Greve de professores da rede estadual no dia 25 de abril
- ISADORA FERREIRA BIZERRA
- 28 de abr. de 2025
- 2 min de leitura
Na semana de 21/03/25 (sexta-feira) os professores da rede estadual de São Paulo chegaram ao consenso de movimentar uma greve por tempo indeterminado em função de melhores condições quanto aos seus direitos, incluindo:
Um reajuste de 10,15% que foi garantido em 2017 pelo STF (Supremo Tribunal Federal), e ainda hoje não foi liberado;
Aumento de 6,27% do salário-base tido atualmente, de acordo com a atualização do Piso Salarial Profissional Nacional;
Climatização das salas de aula visto às ondas de calor que vêm surgindo;
Direitos de alimentação dos professores nas escolas estaduais;
Reabertura de salas de aula não utilizadas nas instituições, tendo em vista a superlotação nas turmas.
Contratação dos professores sem terceirização.

Em resposta ao movimento, a Secretaria da Educação promete a contratação de 15 mil novos professores do Ensino Fundamental e Médio, além de salários a partir de R$ 5,3 mil para uma jornada de 40 horas semanais.
Outro âmbito em que os profissionais da educação se encontram afetados é o déficit de contratações dos professores, que se estabelece por diversos motivos, entre eles: Baixa remuneração, já que o salário desses professores não acompanham a inflação, falta de recursos públicos, e até mesmo a contratação temporária, que ocorre quando o governo prefere contratar professores temporários e não profissionais fixos que acompanhem de fato o conteúdo com os alunos.

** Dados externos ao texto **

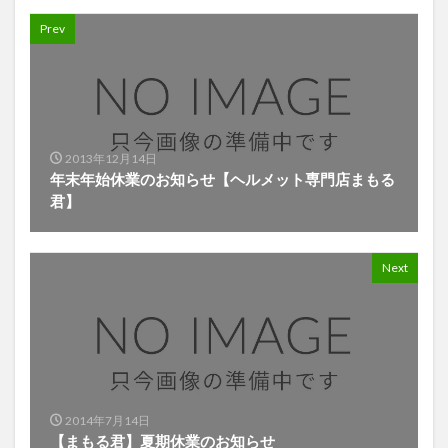
Prev
2013年12月14日
年末年始休業のお知らせ【ヘルメット専門店まもる
君】
Next
2014年7月14日
【まもる君】夏期休業のお知らせ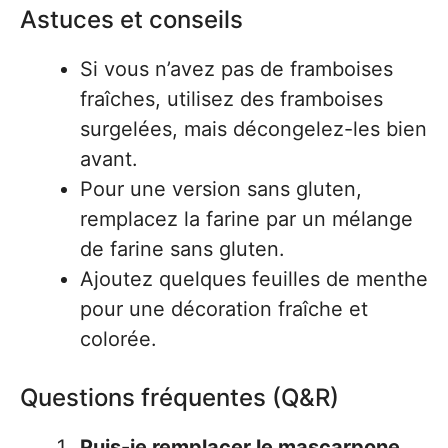
Astuces et conseils
Si vous n’avez pas de framboises
fraîches, utilisez des framboises
surgelées, mais décongelez-les bien
avant.
Pour une version sans gluten,
remplacez la farine par un mélange
de farine sans gluten.
Ajoutez quelques feuilles de menthe
pour une décoration fraîche et
colorée.
Questions fréquentes (Q&R)
Puis-je remplacer le mascarpone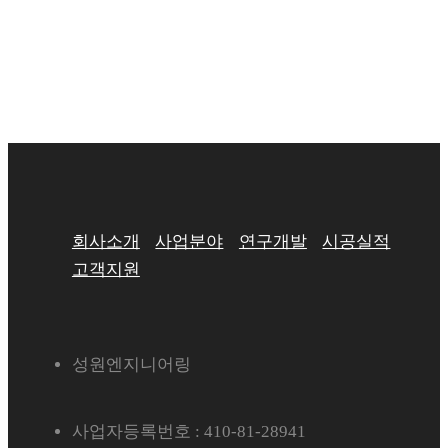
회사소개
사업분야
연구개발
시공실적
고객지원
성원엔지니어링
사업자등록번호 : 410-81-28941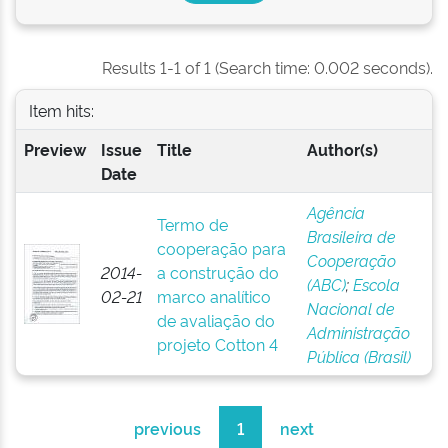
Results 1-1 of 1 (Search time: 0.002 seconds).
Item hits:
Preview
Issue
Title
Author(s)
Date
Agência
Termo de
Brasileira de
cooperação para
Cooperação
2014-
a construção do
(ABC)
;
Escola
02-21
marco analítico
Nacional de
de avaliação do
Administração
projeto Cotton 4
Pública (Brasil)
previous
1
next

Houve uma queda considerável no número de professores efetivados nos últimos dez anos, com uma redução de 36% no número de professores concursados nas redes estaduais de ensino. Em 2013 foram constatados 505 mil docentes efetivos, e em contrapartida foram registrados em 2023 apenas 321 mil. Junto a isso, o número de professores temporários aumentou 55% no mesmo período, passando de 230 mil para 356 mil, representando 51,6% do total de docentes em 2023.

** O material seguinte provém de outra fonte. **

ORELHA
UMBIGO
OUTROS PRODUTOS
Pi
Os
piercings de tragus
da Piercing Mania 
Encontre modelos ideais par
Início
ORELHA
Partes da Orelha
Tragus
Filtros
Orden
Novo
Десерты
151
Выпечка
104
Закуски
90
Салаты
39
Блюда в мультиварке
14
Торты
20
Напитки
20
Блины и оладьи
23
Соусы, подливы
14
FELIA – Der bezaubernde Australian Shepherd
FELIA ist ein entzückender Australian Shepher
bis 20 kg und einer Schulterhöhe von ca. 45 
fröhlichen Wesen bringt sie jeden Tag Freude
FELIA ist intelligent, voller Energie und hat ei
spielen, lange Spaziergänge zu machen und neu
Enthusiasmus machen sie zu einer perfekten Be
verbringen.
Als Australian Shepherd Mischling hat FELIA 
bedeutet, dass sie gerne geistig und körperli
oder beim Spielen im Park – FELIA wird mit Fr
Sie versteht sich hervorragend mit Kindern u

As condições de trabalho desses professores temporários são em grande parte precárias, com salários baixos, ausência de plano de carreira e benefícios limitados. Cerca de 43,6% desses profissionais trabalham há mais de 11 anos sem estabilidade. Essas condições afetam o desempenho dos alunos, que apresentam resultados inferiores quando estão sendo ensinados por professores temporários, pois não são acompanhados de forma integrada e sequer conseguem seguir os conteúdos de maneira contínua.
Diante desse cenário, há discussões sobre o regulamento de direitos dos professores, que ainda requerem aumentar a estabilidade nos empregos e melhorar as condições de trabalho, tal como apontado na lista das condições da greve.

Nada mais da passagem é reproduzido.